Did the drafter/s confuse that maximum amount (governed s58(4)(c) of the Courts and Legal Services Act 1990 and s3 of the Conditional Fee Agreements Order 2013) with the 100% cap on the amount of the success fee (calculated by reference to damages) which can be charged under the Conditional Fee Agreements Order 2013? Did the drafter/s believe that specifying the 100% cap on the maximum amount of the success fee as a percentage of the basic charges amounted to compliance (as required by s5(1) of the Conditional Fee Agreements Order 2013) to specify the 100% cap on the success fee as a percentage of the damages for the purposes of “other proceedings”?
So far as I am aware, there is no reported (or even anecdotal) case where a challenge has been made to the enforceability of the Law Society model CFA agreement based on this potential challenge. This is surprising given how long the Conditional Fee Agreements Order 2013 has been in place.
I would estimate that approximately 80% of CFAs in personal injury matters are based on the Law Society model agreement or a slight variation thereof. In relation to the remaining 20%, I suspect that 90% of those have simply lifted the offending wording from the Law Society CFA and incorporated them into those agreements.
Remember, you read it here first.
1 thought on “Law Society CFA unenforceable?”

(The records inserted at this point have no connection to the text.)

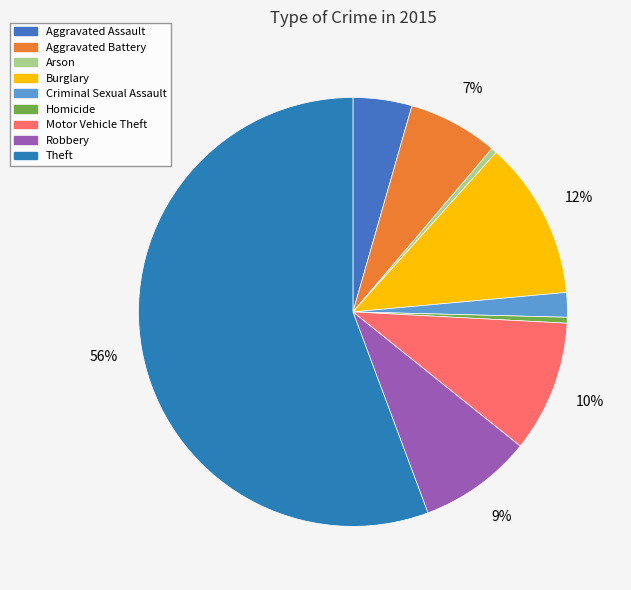

What percentage is the Aggravated Battery slice, to the nearest percent?

7%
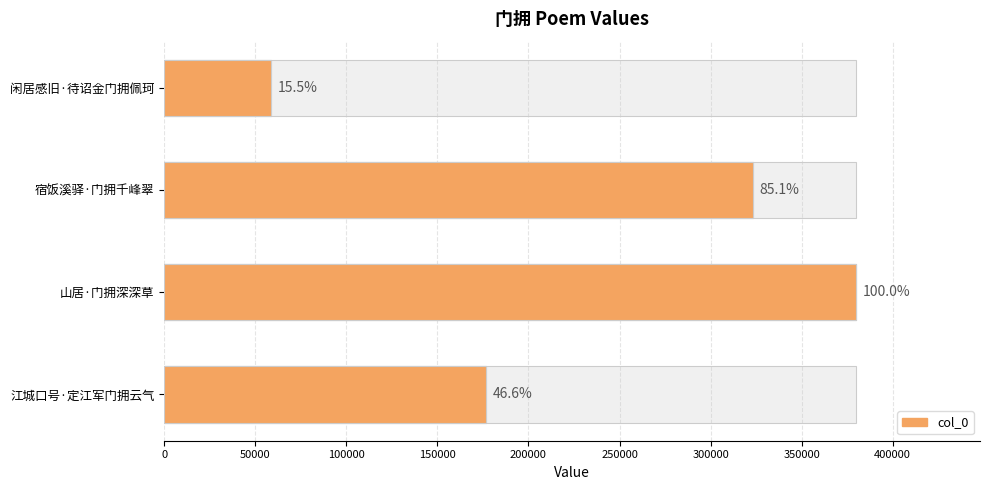

Does the chart contain stacked bars?

No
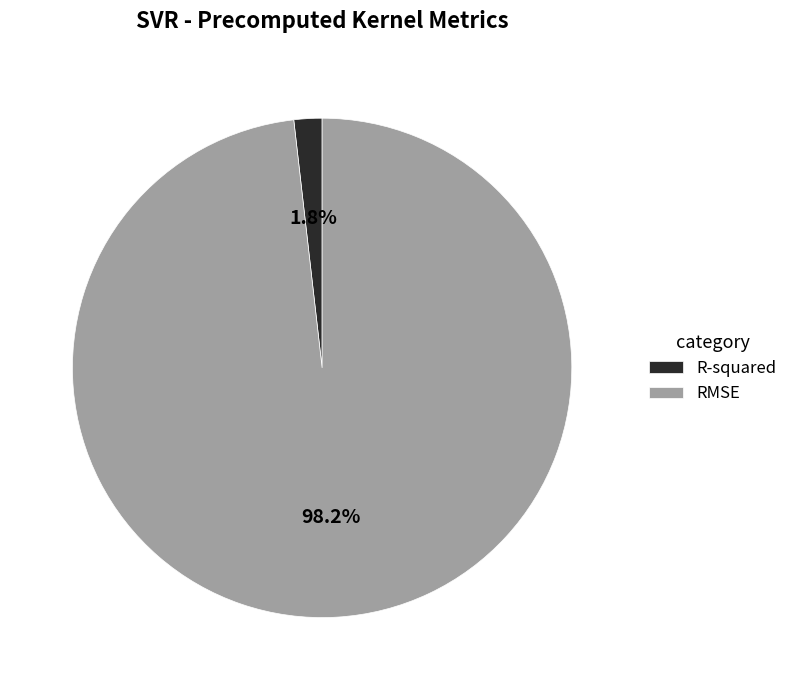

The RMSE slice represents 98% of the pie. True or false?

True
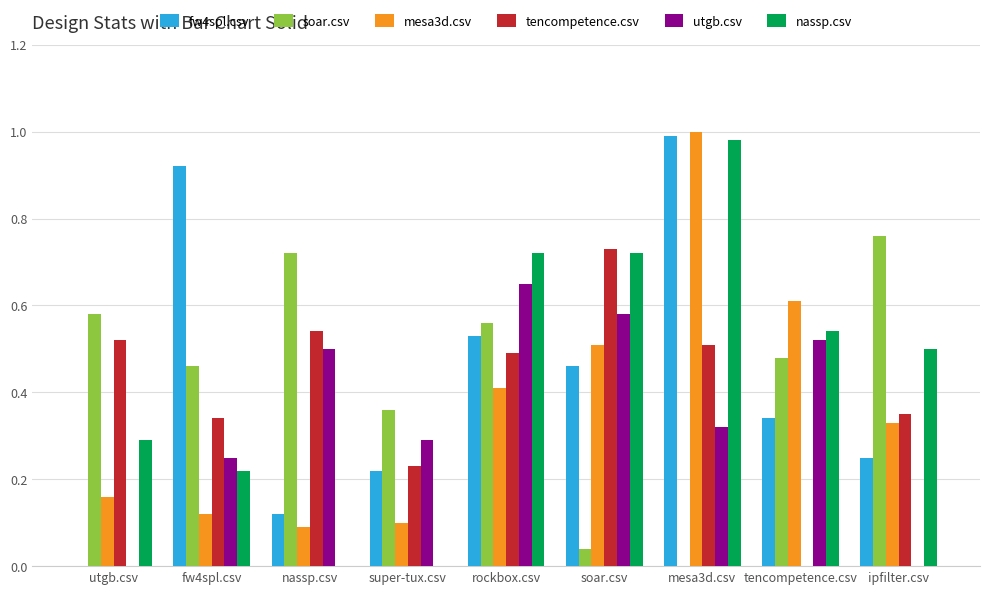

The value of nassp.csv at utgb.csv is 0.1. True or false?

False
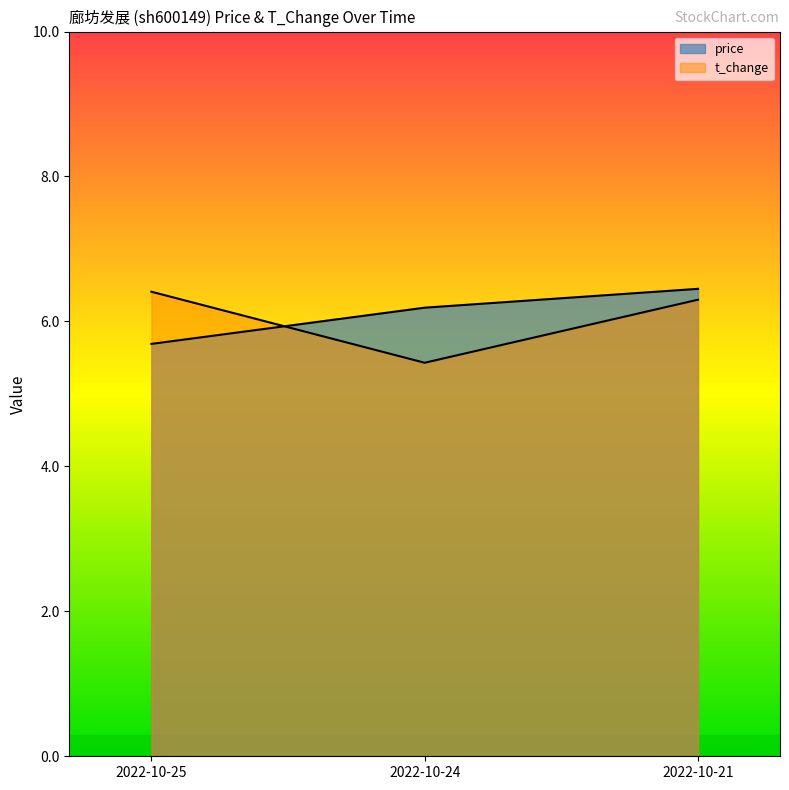

Which series has the widest spread of values?

t_change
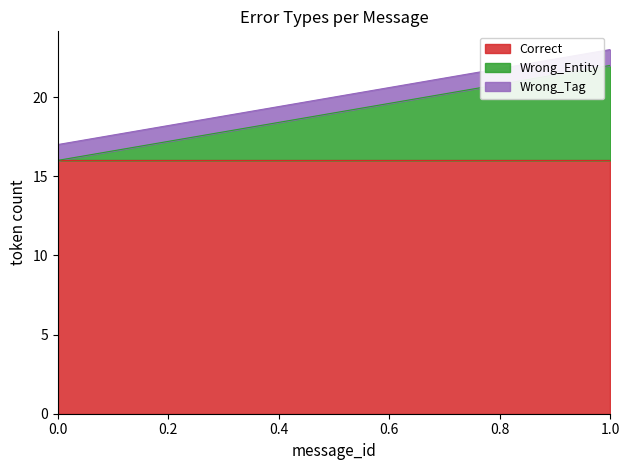

What is the sum of all Correct values?

32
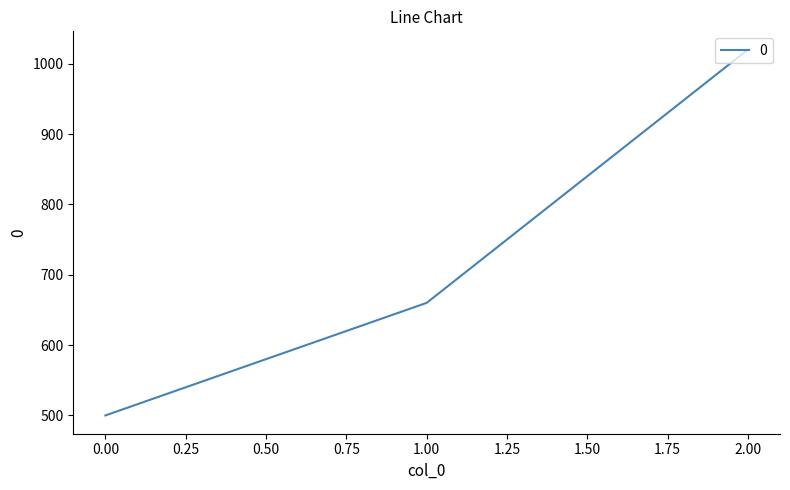

Between 1.00 and 0.00, which is larger?

1.00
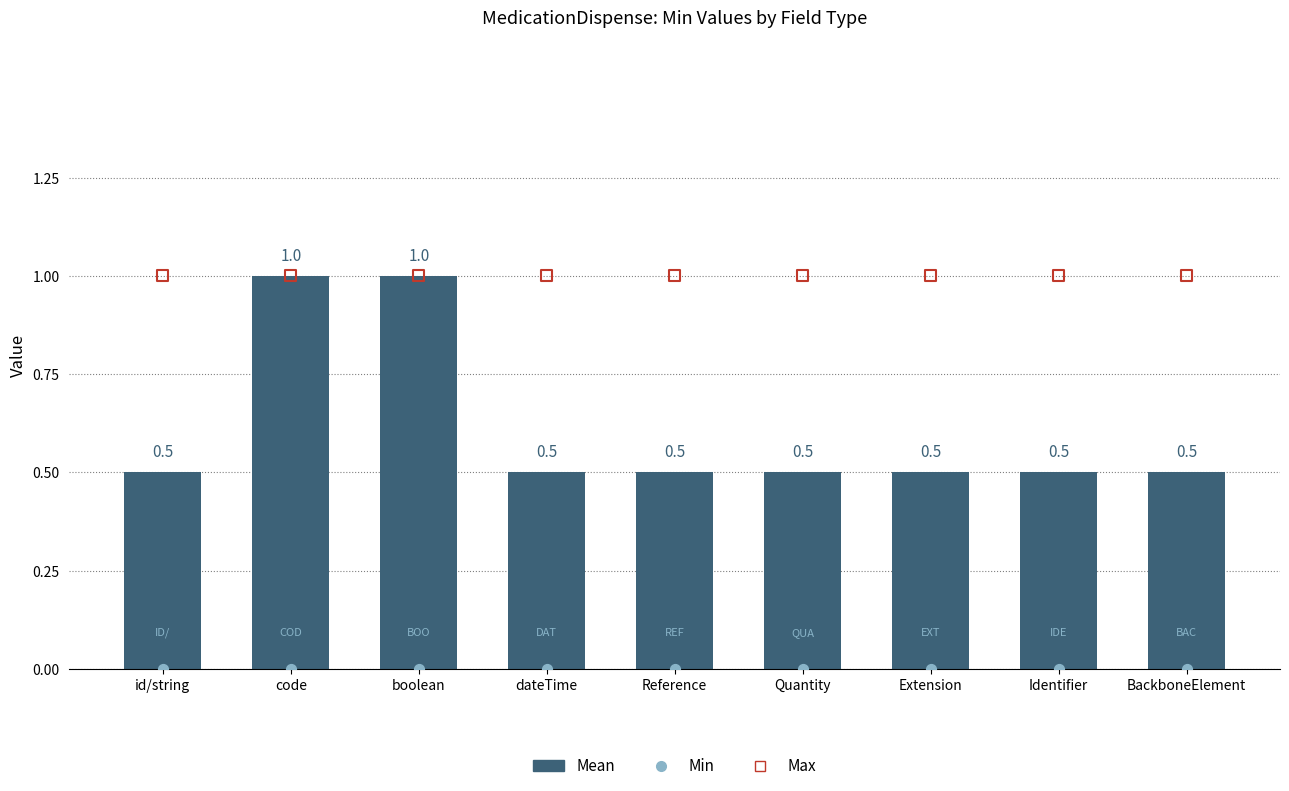

What is the total value across all series at Extension?

1.5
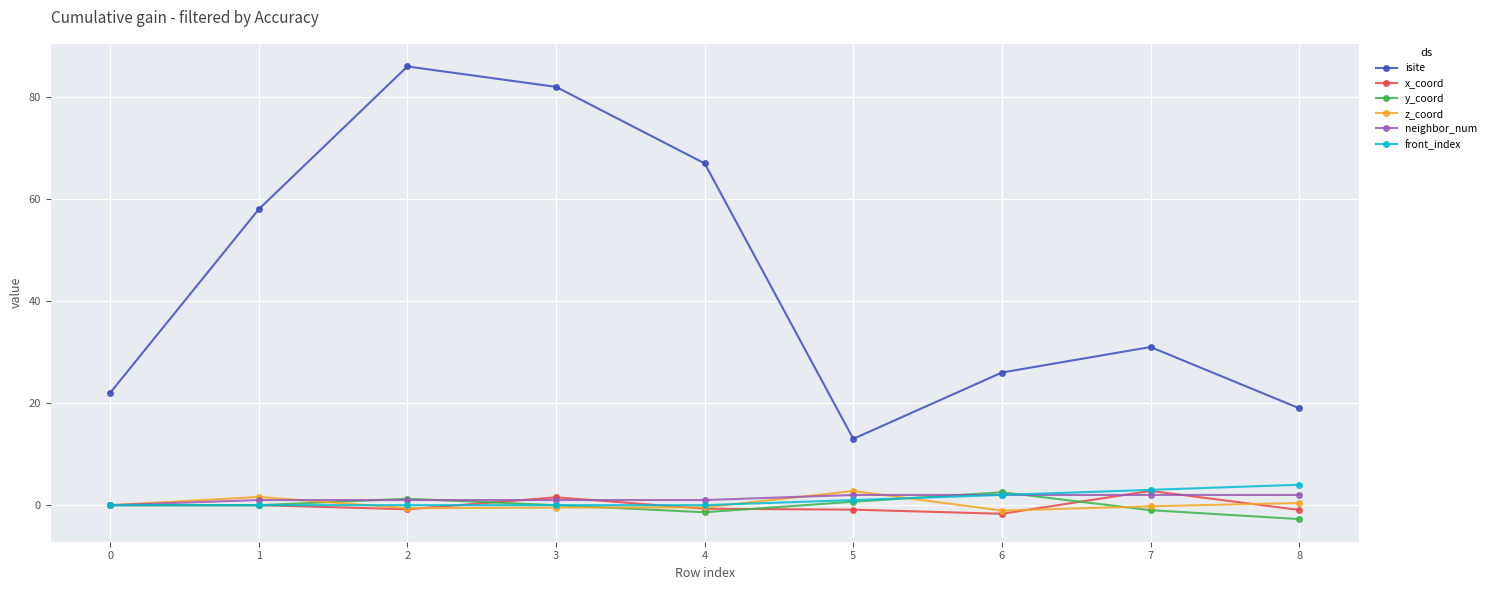

How many interior local peaks does the y_coord series have?

2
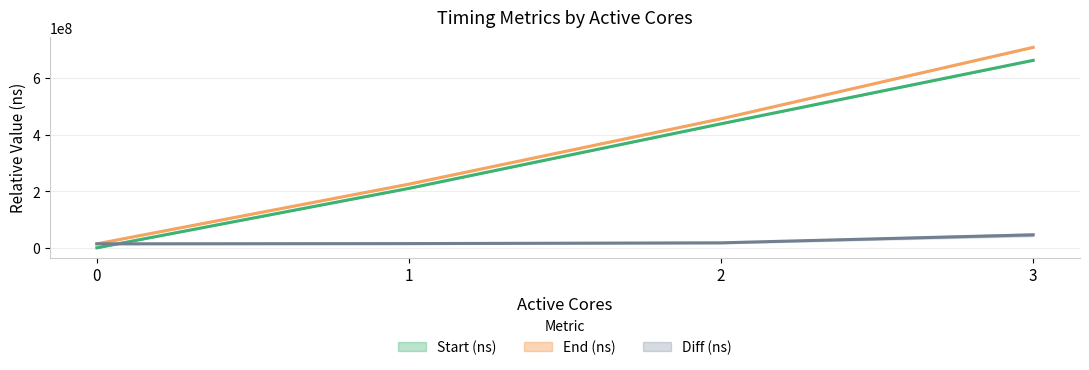

The value of Start (ns) at 0 is 0. True or false?

True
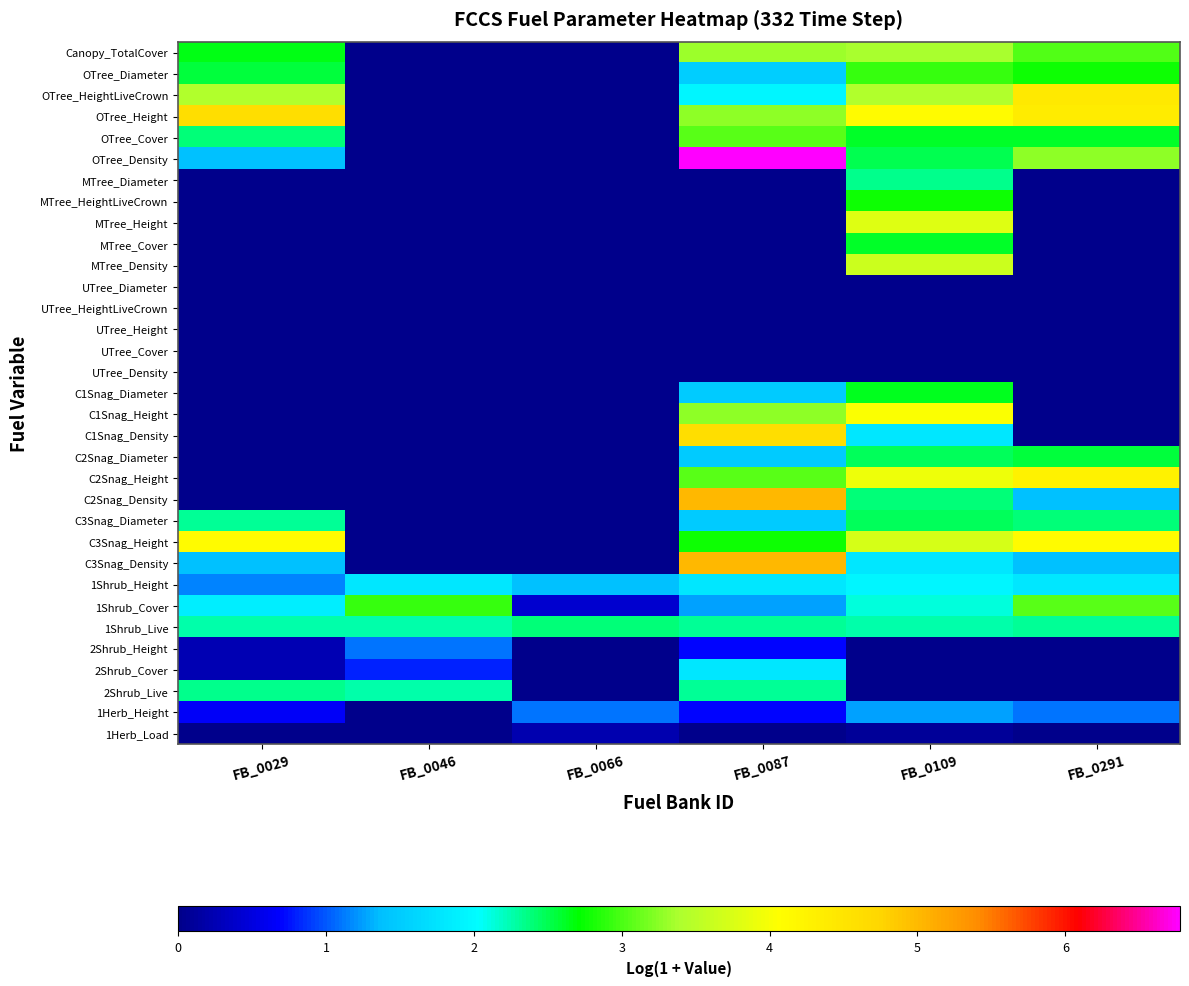

At how many categories does at least one series exceed 1?

6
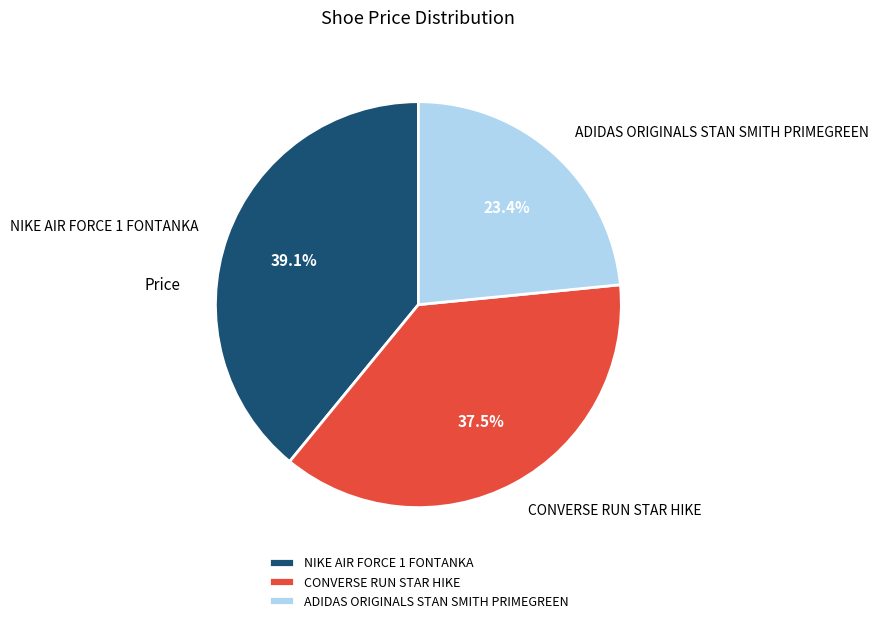

Count the number of slices in the pie.

3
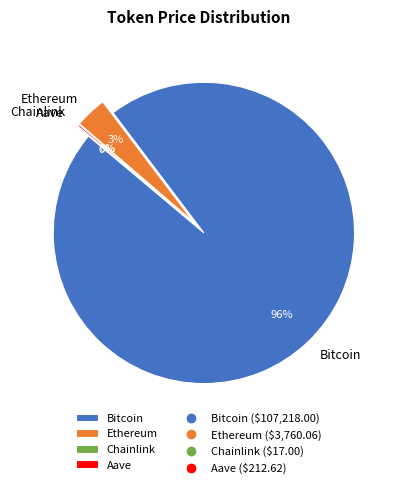

Is it true that Aave is 0% of the pie?

True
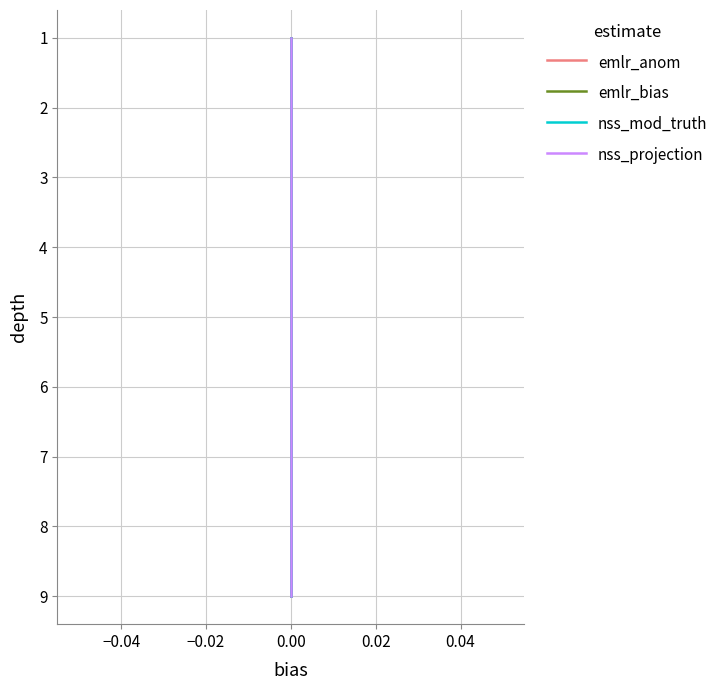

What is the sum of all emlr_anom values?

45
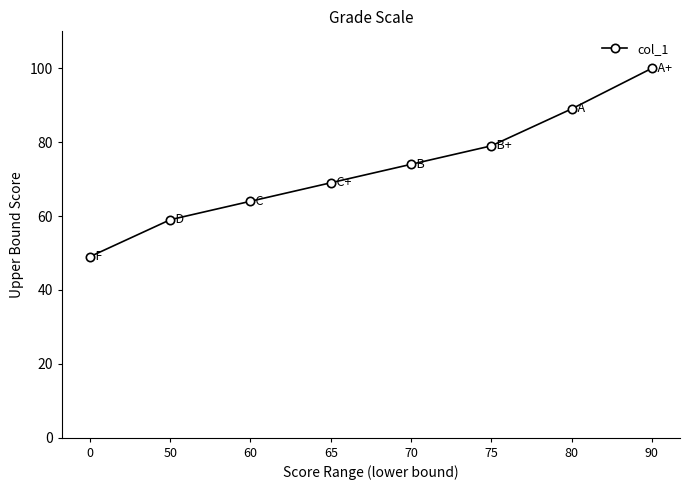

Count the number of categories in the chart.

8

I have been advising clients on this issue since 2013 (starting the very day that the post Jackson Law Soc CFA was published), and have re-drafted hundreds of Law Soc CFAs to address it. It seems strange that paying parties have missed this fairly obvious point for almost a decade. I imagine that many have taken the deliberate decision not to raise it, given the Court of Appeal’s obvious determination to find the Law Soc CFA enforceable how ever bad its drafting (see Hollins v Russell and then Tankard v John Fredericks Plastic for previous examples).
I always assumed that the explaination for the bad drafting was that the Law Soc had misunderstood the concept of a 100% cap on deductions, and though that meant there was no cap for appeals. But your suggestion that they were confused by the need for two 100% caps rather than one is also a contender.
The ultimate irony is that whenever I have pointed out the problem with the Law Soc CFA to a claimant firm they have – absolutely without exception – all said that they would never dream of taking 100% of damages anyway, and have simply agreed that the 25% cap should be extended to appeals.
If paying parties do take this point after a 9 year hiatus, it will be interesting to see how the Court of Appeal bails out the Law Soc this time. I imagine that in the light of Zuberi v Lexlaw that severance issues will be prominent.